## Exercise materials
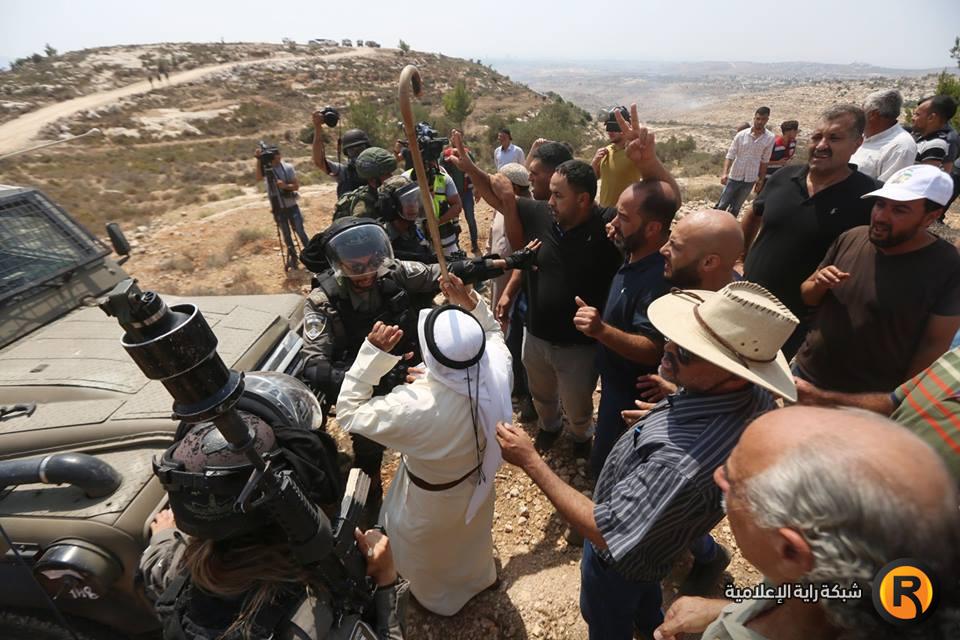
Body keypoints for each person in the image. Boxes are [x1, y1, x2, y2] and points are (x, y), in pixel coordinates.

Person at [497, 281, 798, 640]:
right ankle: (650, 624)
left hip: (618, 562)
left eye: (686, 351)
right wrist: (674, 405)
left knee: (607, 619)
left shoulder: (676, 465)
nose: (667, 348)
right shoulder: (753, 396)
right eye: (674, 337)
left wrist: (531, 461)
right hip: (656, 552)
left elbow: (605, 531)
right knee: (646, 596)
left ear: (732, 374)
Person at [654, 406, 960, 640]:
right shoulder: (824, 580)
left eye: (732, 481)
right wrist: (722, 610)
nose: (717, 475)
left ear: (790, 551)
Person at [297, 217, 538, 510]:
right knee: (368, 453)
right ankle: (371, 506)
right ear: (338, 265)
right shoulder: (322, 301)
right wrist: (381, 377)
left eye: (371, 263)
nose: (366, 274)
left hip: (415, 375)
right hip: (363, 387)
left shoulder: (393, 271)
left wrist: (507, 262)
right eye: (355, 268)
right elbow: (314, 366)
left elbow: (446, 273)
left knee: (429, 435)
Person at [140, 396, 408, 639]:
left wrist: (163, 535)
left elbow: (157, 567)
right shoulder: (313, 615)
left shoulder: (186, 573)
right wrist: (386, 579)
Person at [336, 274, 510, 616]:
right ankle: (481, 580)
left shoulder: (413, 406)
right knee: (471, 541)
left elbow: (349, 413)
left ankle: (438, 603)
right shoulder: (498, 369)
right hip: (477, 486)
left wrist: (372, 354)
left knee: (429, 553)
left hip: (429, 501)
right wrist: (470, 301)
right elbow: (492, 333)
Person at [573, 107, 681, 479]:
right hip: (614, 380)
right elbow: (663, 201)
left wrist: (601, 330)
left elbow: (651, 348)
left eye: (624, 218)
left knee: (612, 463)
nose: (614, 223)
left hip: (631, 390)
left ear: (652, 229)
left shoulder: (658, 278)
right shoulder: (636, 250)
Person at [793, 164, 960, 393]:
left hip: (861, 400)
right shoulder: (852, 237)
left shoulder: (948, 268)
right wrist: (819, 284)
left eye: (899, 210)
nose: (881, 217)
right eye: (880, 204)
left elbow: (933, 346)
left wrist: (896, 403)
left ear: (930, 217)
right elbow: (808, 296)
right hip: (802, 376)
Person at [742, 104, 877, 359]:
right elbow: (753, 214)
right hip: (747, 299)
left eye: (834, 138)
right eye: (817, 137)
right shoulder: (784, 177)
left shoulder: (869, 196)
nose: (821, 145)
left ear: (857, 144)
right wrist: (741, 259)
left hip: (797, 320)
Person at [255, 145, 309, 270]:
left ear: (279, 155)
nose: (275, 158)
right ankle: (293, 258)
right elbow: (258, 178)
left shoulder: (287, 168)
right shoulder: (266, 169)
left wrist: (284, 186)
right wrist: (258, 160)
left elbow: (296, 186)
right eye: (272, 156)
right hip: (278, 208)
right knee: (286, 235)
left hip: (291, 206)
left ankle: (311, 254)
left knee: (300, 231)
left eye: (276, 155)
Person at [716, 107, 775, 215]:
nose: (760, 122)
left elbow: (765, 160)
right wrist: (724, 173)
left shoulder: (770, 138)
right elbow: (730, 155)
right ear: (754, 118)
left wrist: (761, 180)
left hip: (750, 178)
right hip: (734, 176)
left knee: (736, 207)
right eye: (758, 118)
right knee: (722, 205)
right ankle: (716, 224)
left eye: (763, 119)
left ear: (767, 120)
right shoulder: (741, 135)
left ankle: (731, 225)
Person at [849, 89, 917, 181]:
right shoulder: (862, 135)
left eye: (862, 109)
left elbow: (889, 186)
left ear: (873, 114)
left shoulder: (900, 146)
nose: (859, 115)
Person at [912, 95, 960, 214]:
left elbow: (944, 171)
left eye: (917, 114)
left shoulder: (946, 140)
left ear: (931, 117)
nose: (913, 118)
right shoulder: (921, 133)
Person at [592, 106, 642, 207]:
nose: (610, 132)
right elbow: (593, 178)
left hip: (625, 212)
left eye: (614, 127)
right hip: (604, 211)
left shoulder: (635, 153)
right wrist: (594, 163)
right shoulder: (606, 151)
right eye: (608, 126)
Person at [311, 113, 371, 197]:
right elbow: (319, 162)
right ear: (347, 153)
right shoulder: (344, 172)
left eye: (360, 149)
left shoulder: (379, 168)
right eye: (352, 151)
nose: (357, 154)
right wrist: (318, 128)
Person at [332, 147, 397, 220]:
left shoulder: (392, 193)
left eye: (390, 174)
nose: (391, 178)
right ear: (373, 181)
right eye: (386, 176)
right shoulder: (363, 209)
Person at [443, 139, 480, 255]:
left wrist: (477, 188)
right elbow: (441, 170)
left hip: (466, 192)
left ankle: (474, 243)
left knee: (470, 219)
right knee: (454, 222)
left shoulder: (466, 153)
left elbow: (474, 170)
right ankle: (456, 246)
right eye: (453, 137)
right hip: (453, 195)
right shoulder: (445, 154)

## Problem to work on
Repeat the records above word for word, keeping no pictures in the copy.

## Response box
Body keypoints for each person in the image. Boxes are [x1, y1, x2, y2] and points are (x, y), in pixel coordinates.

Person at [497, 281, 798, 640]:
right ankle: (650, 624)
left hip: (618, 562)
left eye: (686, 351)
right wrist: (674, 405)
left knee: (607, 619)
left shoulder: (676, 465)
nose: (667, 348)
right shoulder: (753, 396)
right eye: (674, 337)
left wrist: (531, 461)
right hip: (656, 552)
left elbow: (605, 531)
right knee: (646, 596)
left ear: (732, 374)
Person at [654, 406, 960, 640]:
right shoulder: (824, 580)
left eye: (732, 481)
right wrist: (722, 610)
nose: (717, 475)
left ear: (790, 551)
Person at [297, 217, 538, 510]:
right knee: (368, 453)
right ankle: (371, 506)
right ear: (338, 265)
right shoulder: (322, 301)
right wrist: (381, 377)
left eye: (371, 263)
nose: (366, 274)
left hip: (415, 375)
right hip: (363, 387)
left shoulder: (393, 271)
left wrist: (507, 262)
right eye: (355, 268)
right elbow: (314, 366)
left elbow: (446, 273)
left knee: (429, 435)
Person at [140, 396, 408, 639]:
left wrist: (163, 535)
left elbow: (157, 567)
right shoulder: (313, 615)
left shoulder: (186, 573)
right wrist: (386, 579)
Person at [336, 274, 510, 616]:
right ankle: (481, 580)
left shoulder: (413, 406)
right knee: (471, 541)
left elbow: (349, 413)
left ankle: (438, 603)
right shoulder: (498, 369)
right hip: (477, 486)
left wrist: (372, 354)
left knee: (429, 553)
left hip: (429, 501)
right wrist: (470, 301)
right elbow: (492, 333)
Person at [573, 107, 681, 479]:
right hip: (614, 380)
right elbow: (663, 201)
left wrist: (601, 330)
left elbow: (651, 348)
left eye: (624, 218)
left knee: (612, 463)
nose: (614, 223)
left hip: (631, 390)
left ear: (652, 229)
left shoulder: (658, 278)
right shoulder: (636, 250)
Person at [793, 164, 960, 393]:
left hip: (861, 400)
right shoulder: (852, 237)
left shoulder: (948, 268)
right wrist: (819, 284)
left eye: (899, 210)
nose: (881, 217)
right eye: (880, 204)
left elbow: (933, 346)
left wrist: (896, 403)
left ear: (930, 217)
right elbow: (808, 296)
right hip: (802, 376)
Person at [742, 104, 877, 359]:
right elbow: (753, 214)
right hip: (747, 299)
left eye: (834, 138)
right eye: (817, 137)
right shoulder: (784, 177)
left shoulder: (869, 196)
nose: (821, 145)
left ear: (857, 144)
right wrist: (741, 259)
left hip: (797, 320)
Person at [255, 145, 309, 270]:
left ear: (279, 155)
nose: (275, 158)
right ankle: (293, 258)
right elbow: (258, 178)
left shoulder: (287, 168)
right shoulder: (266, 169)
left wrist: (284, 186)
right wrist: (258, 160)
left elbow: (296, 186)
right eye: (272, 156)
right hip: (278, 208)
right knee: (286, 235)
left hip: (291, 206)
left ankle: (311, 254)
left knee: (300, 231)
left eye: (276, 155)
Person at [716, 107, 775, 215]:
nose: (760, 122)
left elbow: (765, 160)
right wrist: (724, 173)
left shoulder: (770, 138)
right elbow: (730, 155)
right ear: (754, 118)
left wrist: (761, 180)
left hip: (750, 178)
right hip: (734, 176)
left knee: (736, 207)
right eye: (758, 118)
right knee: (722, 205)
right ankle: (716, 224)
left eye: (763, 119)
left ear: (767, 120)
right shoulder: (741, 135)
left ankle: (731, 225)
Person at [849, 89, 917, 181]:
right shoulder: (862, 135)
left eye: (862, 109)
left elbow: (889, 186)
left ear: (873, 114)
left shoulder: (900, 146)
nose: (859, 115)
Person at [912, 95, 960, 214]:
left elbow: (944, 171)
left eye: (917, 114)
left shoulder: (946, 140)
left ear: (931, 117)
nose: (913, 118)
right shoulder: (921, 133)
Person at [592, 106, 642, 207]:
nose: (610, 132)
right elbow: (593, 178)
left hip: (625, 212)
left eye: (614, 127)
right hip: (604, 211)
left shoulder: (635, 153)
right wrist: (594, 163)
right shoulder: (606, 151)
right eye: (608, 126)
Person at [311, 113, 371, 197]:
right elbow: (319, 162)
right ear: (347, 153)
right shoulder: (344, 172)
left eye: (360, 149)
left shoulder: (379, 168)
right eye: (352, 151)
nose: (357, 154)
right wrist: (318, 128)
Person at [332, 147, 397, 220]:
left shoulder: (392, 193)
left eye: (390, 174)
nose: (391, 178)
right ear: (373, 181)
right eye: (386, 176)
right shoulder: (363, 209)
Person at [443, 139, 480, 255]:
left wrist: (477, 188)
right elbow: (441, 170)
left hip: (466, 192)
left ankle: (474, 243)
left knee: (470, 219)
right knee: (454, 222)
left shoulder: (466, 153)
left elbow: (474, 170)
right ankle: (456, 246)
right eye: (453, 137)
right hip: (453, 195)
right shoulder: (445, 154)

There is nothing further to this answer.